As part of our year-long series, Learning 2030, The Agenda has been asking educators to tell us about some of the different teaching tools they are using to educate students. It's all in an effort to get a better sense of where learning is today and where it is going. Submissions so far include an elementary school teacher who uses the social media site Twitter and a Grade 10 teacher who uses a program called Civic Mirror.
This is a screenshot of my current favourite teaching tool – Skype.
I use it as part of my teaching practice at Wilfrid Laurier University's Faculty of Music where I have been a part-time instructor in music technology and composition since 2000. On average, my largest class size is about 40 students. My courses focus on cultivating the students' technical and creative facility with various software tools and techniques to record, analyze, process, and compose digital audio works.
For years, I would hold the usual "office hours" on campus where my students could drop in and consult with me on their assignments throughout the day – yet only a handful of students would actually be able to take time away from their other classes, rehearsal schedules, and part-time jobs to take advantage of this. The handful of students that would appear at my door would often spend the first five to 10 minutes of their visit setting up their laptops, logging on to the perpetually intermittent campus wi-fi, while quietly praying that their laptop wouldn't mysteriously freeze or the battery suddenly drain – and all of this while keeping one eye on the clock so as to avoid being late for their next class. With all these little distractions, I could sense that their ability to focus and retain whatever we covered in that session would be compromised. Eventually it dawned on me that the ideal time to hold office hours would be in the late evenings and weekends, when my students actually had the time to focus on their assignment.
Having recently begun my own studies in E-Learning and Instructional Design through the University of Toronto, I began to think about how I could utilize distance education techniques to improve my current, physical classroom teaching. Among other things, I began offering additional, virtual "office hours" (from my home in downtown Toronto) via Skype. These sessions would typically be held during late afternoons or early evenings towards the end of the week, when students were more likely to be working on their assignments and in need of answers or technical guidance. If necessary, students could also request a weekend Skype session at a mutually convenient time.
Our sessions capitalize on Skype's "Share screen..." feature. While students sit in front of their computer working on the assignment, they share their computer screen with me.

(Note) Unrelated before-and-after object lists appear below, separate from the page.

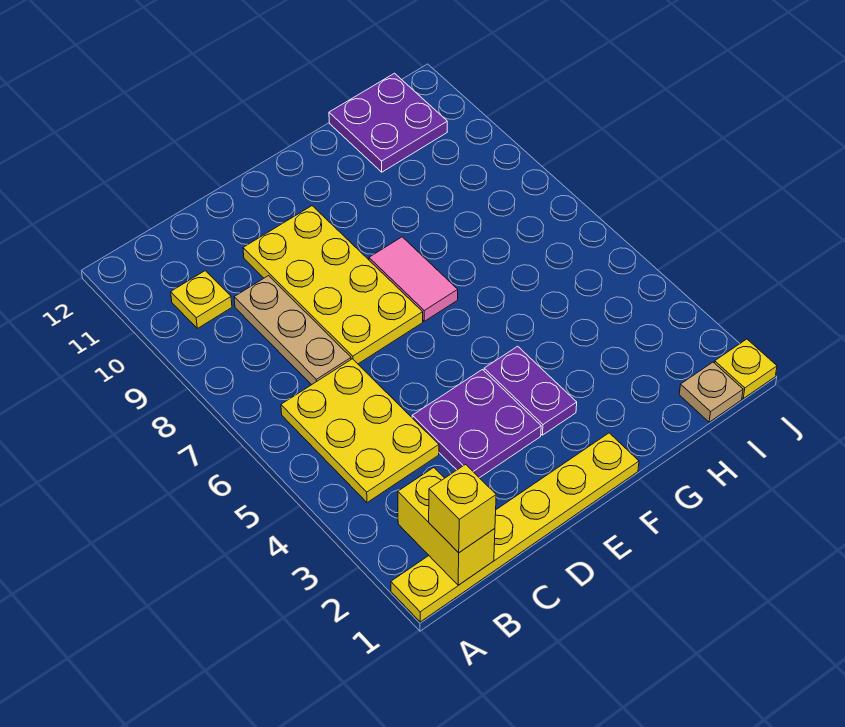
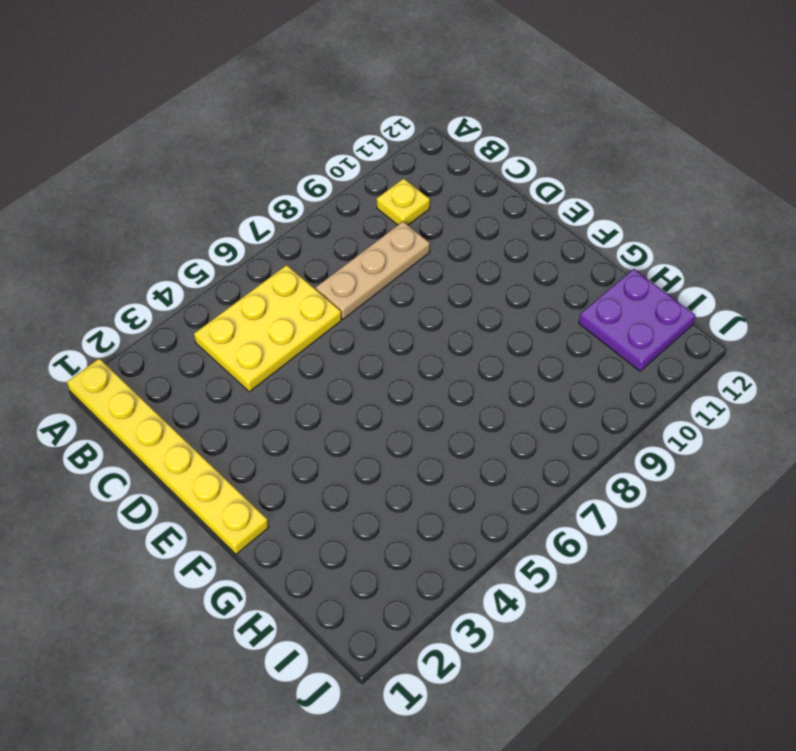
none -> purple plate D3:E4 level 1
none -> yellow plate D7:E10 level 1
none -> purple plate F3:F4 level 1

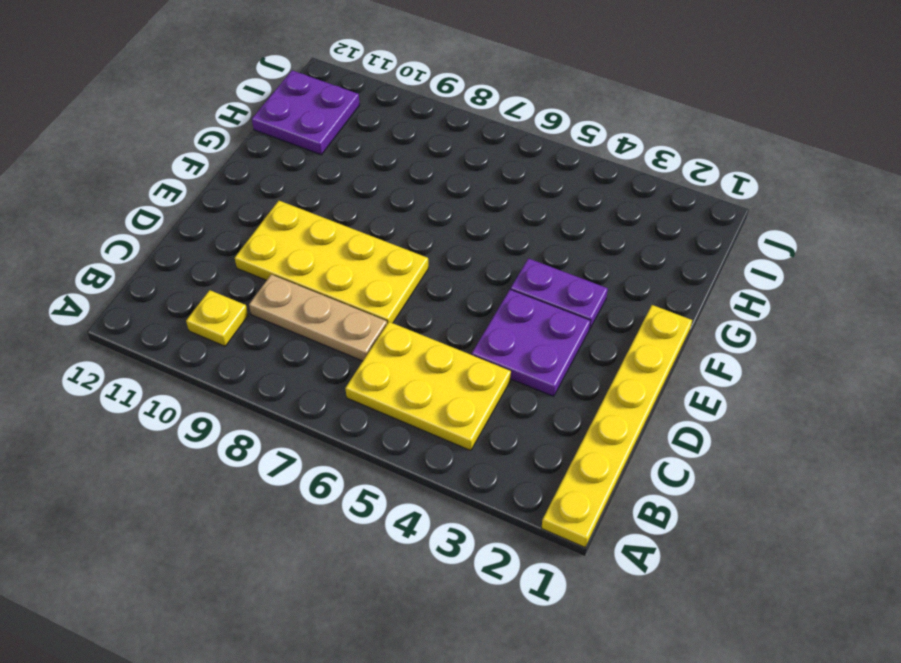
none -> pink tile F7:F8 level 1
none -> tan plate I1 level 1
none -> yellow plate J1 level 1

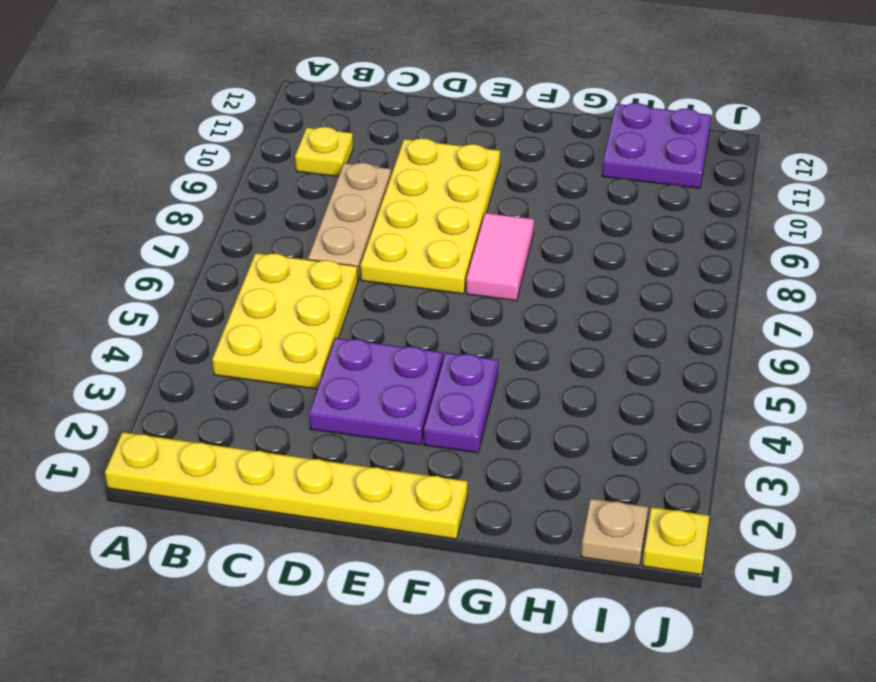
none -> yellow brick B1:B2 level 2
none -> yellow brick B1 level 3

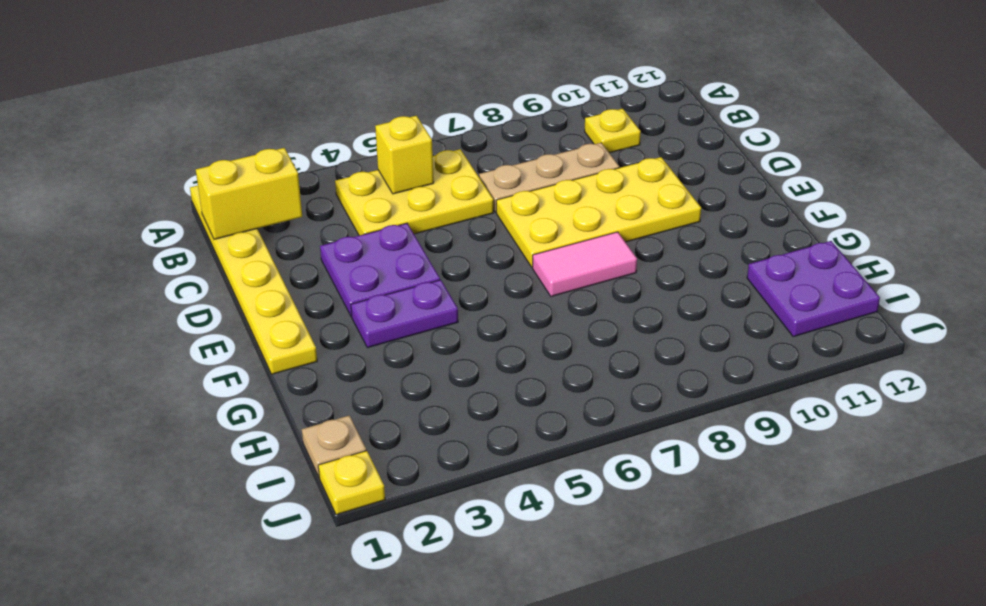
yellow brick B5 level 2 -> yellow brick B1 level 3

The impact (for me at least) was immediate – I can see and hear exactly what they're doing with the software. I can see where they are succeeding and where they are having difficulty. I can observe how they interact with the software, how they listen to and think about what they're doing. They can play excerpts of what they're working on for me to hear and comment on while I help them navigate the software's interface, point out useful features, make suggestions, and answer questions. I can also periodically take over control of their computer's mouse to demonstrate certain tools or techniques, and then have students repeat the steps while I act as a kind of coach. As a teacher, this is especially important for me – I can show them how to do something rather than simply tell them how to do something.
I should point out that I avoid using Skype's video chat feature for a couple of reasons. First, I find it often requires significantly more internet bandwidth and processing power than audio chatting. This is especially important since computer speeds and internet bandwidth quality often varies dramatically between students. Secondly, it reduces the amount of visual distraction which I find is so easily introduced and encouraged by video chatting. In the classroom, students are perpetually distracted by so many things (the screens of their devices, the world outside the classroom windows, social interactions, my lecture slides – and heaven help me if my shirttail is hanging out or I'm having a bad hair day). I think Pythagoras had the right idea – in ancient Greece, he apparently taught his students from behind a curtain so that they would not be distracted by his physical presence, and their focus would be fixed on the sound of his voice and the content of his lecture. With video chat disabled, our collective eyes and ears can remain focused on the work at hand.
It may seem counter-intuitive that a long-distance communication tool can exact better focus, attention, and absorption of course content than in an actual, physical classroom, yet this seems to work quite well. Despite the virtual, "distanced-ness" of teaching this way, I actually feel (more than ever) like I'm a much greater help to my students' learning process.
Now, I should add that I still hold "physical" office hours on campus before and after each class and that the number of students that turn out to either physical or virtual sessions has not increased significantly (I suspect this has more to do with the prevailing attitude that many students seem to have about asking for help as a sign of intellectual weakness). Yet I can't help but wonder if the physical distance emphasized by Skyped-in office hours actually helps a student to preserve their need for intellectual autonomy and independence, while encouraging just enough consultation with the instructor to deepen and enhance their learning.
In any case, this little experiment is all part of an ongoing process – to figure out how I can be the most effective teacher possible to my students.